Win for the State. Doesn’t matter if an unconstitutional law is written, it must be ACTIVELY used against a citizen in order for it to be rendered unconstitutional. What a joke.
The current Judges (they are not called “Justices”) on the CCA are mostly former State appellate division ADAs. Judge You-know-who has recently expanded the “Community Caretaking Function” exception to the Fourth Amendment, adopting the Federal “Good Faith” exception, and other shenanigans. Intellectual dishonesty abounds with the current CCA. I am not surprised that they will stretch their reasoning as far as they can do with a straight face in order to deny Constitutionally based, meritorious arguments about Texas statutes that are Unconstitutionally over broad. Fight the Good Fight every moment, every minute, every day!
I stumbled on your blog.
Very interesting and pertinent to my current case. I am a pro se litigant; I am licensed but do not practice law.

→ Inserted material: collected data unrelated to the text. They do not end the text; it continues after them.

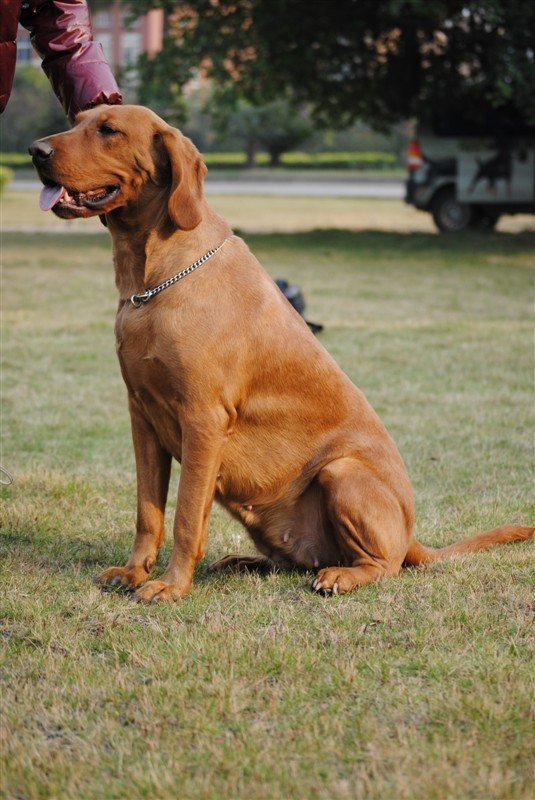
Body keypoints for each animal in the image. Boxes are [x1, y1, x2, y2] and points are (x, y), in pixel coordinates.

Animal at [29, 106, 532, 604]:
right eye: (77, 120)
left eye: (108, 130)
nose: (36, 150)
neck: (151, 283)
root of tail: (411, 536)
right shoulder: (142, 416)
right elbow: (147, 512)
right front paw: (135, 572)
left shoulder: (203, 420)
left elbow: (186, 516)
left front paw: (172, 585)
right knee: (291, 560)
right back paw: (246, 562)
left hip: (341, 473)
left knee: (383, 565)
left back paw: (340, 575)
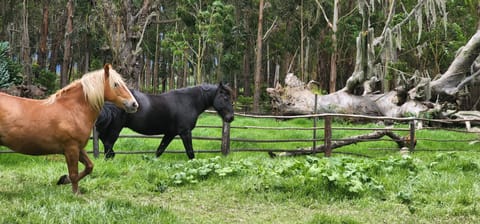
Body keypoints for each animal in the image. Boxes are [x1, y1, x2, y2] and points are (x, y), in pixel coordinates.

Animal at [0, 64, 138, 193]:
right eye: (116, 84)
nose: (134, 104)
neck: (72, 110)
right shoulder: (71, 148)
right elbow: (74, 174)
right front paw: (76, 193)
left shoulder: (78, 148)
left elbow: (89, 166)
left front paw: (63, 179)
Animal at [94, 82, 234, 159]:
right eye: (225, 98)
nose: (231, 118)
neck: (189, 102)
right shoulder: (185, 132)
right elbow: (190, 152)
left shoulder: (170, 133)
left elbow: (160, 150)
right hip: (115, 128)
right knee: (108, 145)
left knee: (104, 142)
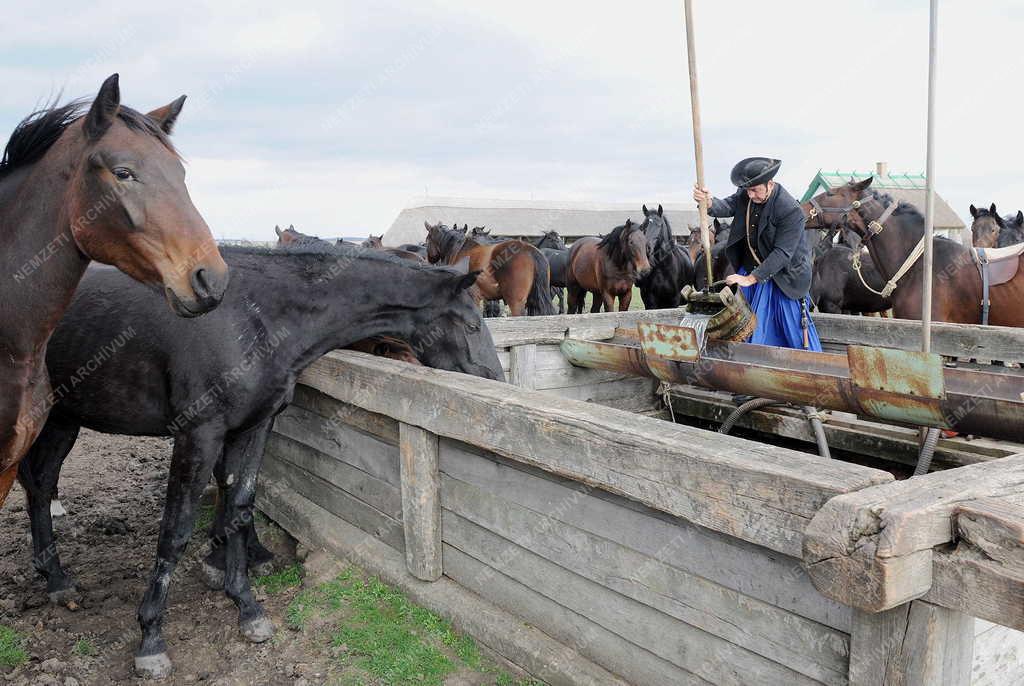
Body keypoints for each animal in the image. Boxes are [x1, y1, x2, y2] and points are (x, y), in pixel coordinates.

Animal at [20, 244, 503, 679]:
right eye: (472, 323)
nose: (496, 380)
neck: (255, 317)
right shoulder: (199, 434)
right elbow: (175, 530)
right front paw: (151, 637)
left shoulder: (255, 426)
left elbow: (239, 505)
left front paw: (247, 607)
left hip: (63, 418)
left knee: (40, 483)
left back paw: (57, 580)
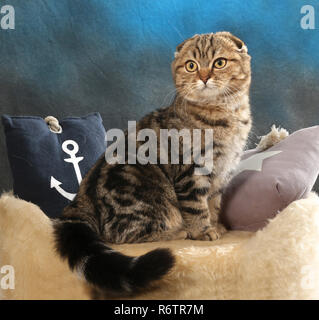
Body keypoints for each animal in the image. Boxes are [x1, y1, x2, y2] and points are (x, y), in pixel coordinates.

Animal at [53, 32, 252, 298]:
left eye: (219, 63)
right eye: (191, 66)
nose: (204, 77)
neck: (223, 115)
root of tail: (80, 201)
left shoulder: (222, 173)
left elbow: (214, 203)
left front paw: (216, 224)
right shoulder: (191, 172)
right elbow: (197, 207)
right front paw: (202, 230)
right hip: (146, 197)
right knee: (119, 234)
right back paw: (178, 231)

I am attempting to have the Houston Nuisance Statute held unconstitutional on due process grounds. If one gets a “notice of violation” the City has a one year right to “abate the violation” prior to any Court hearing. So the City can enter, search and seize property with no warrant and no judicial oversight of any type. Indeed there is no method for any pre-abatement judicial review. Post abatement review is only triggered if the City brings criminal charges and then the only issue is the cost of abatement and fines. A finding of illegal abatement brings no relief. This violates the Texas Constitution as per City of Dallas v. Stewart, 361 S.W.3d 562 (Tex. 2011).
I further argue that the defense to the weeds section, the Natural Area Permit, should be reviewed under the strict scrutiny as the NAP only regulates natural style gardens. As it is not content neutral strict scrutiny applies. The Court is taking it’s time in responding to the City’s Plea to the Jurisdiction–I think it is because the judge see’s the validity of my arguments but is hesitant to declare the City’s nuisance Ordinance unconstitutional.
Sir is there any update on the cases
I read your comment on the Leax ruling and while it seems like a loss you seem to take it as a potential win. I guess since you talk the long game the appeals court said something in their decision that has opened the door for a very powerful attack from you under a certain set of circumstances.
Not the same issue but I was wondering what we would need to do to get something like a class action lawsuit against the federal government for the new “non-punitive” requirement for a notice put on “covered” sex offenders?
Any update or progress regarding 33.021(c)?
That fight is lost. Almost everyone charged under this statute pleaded guilty, so not enough people tried their cases, challenging the constitutionality of the statute, to get the critical mass needed to press the challenge through to the Court of Criminal Appeals.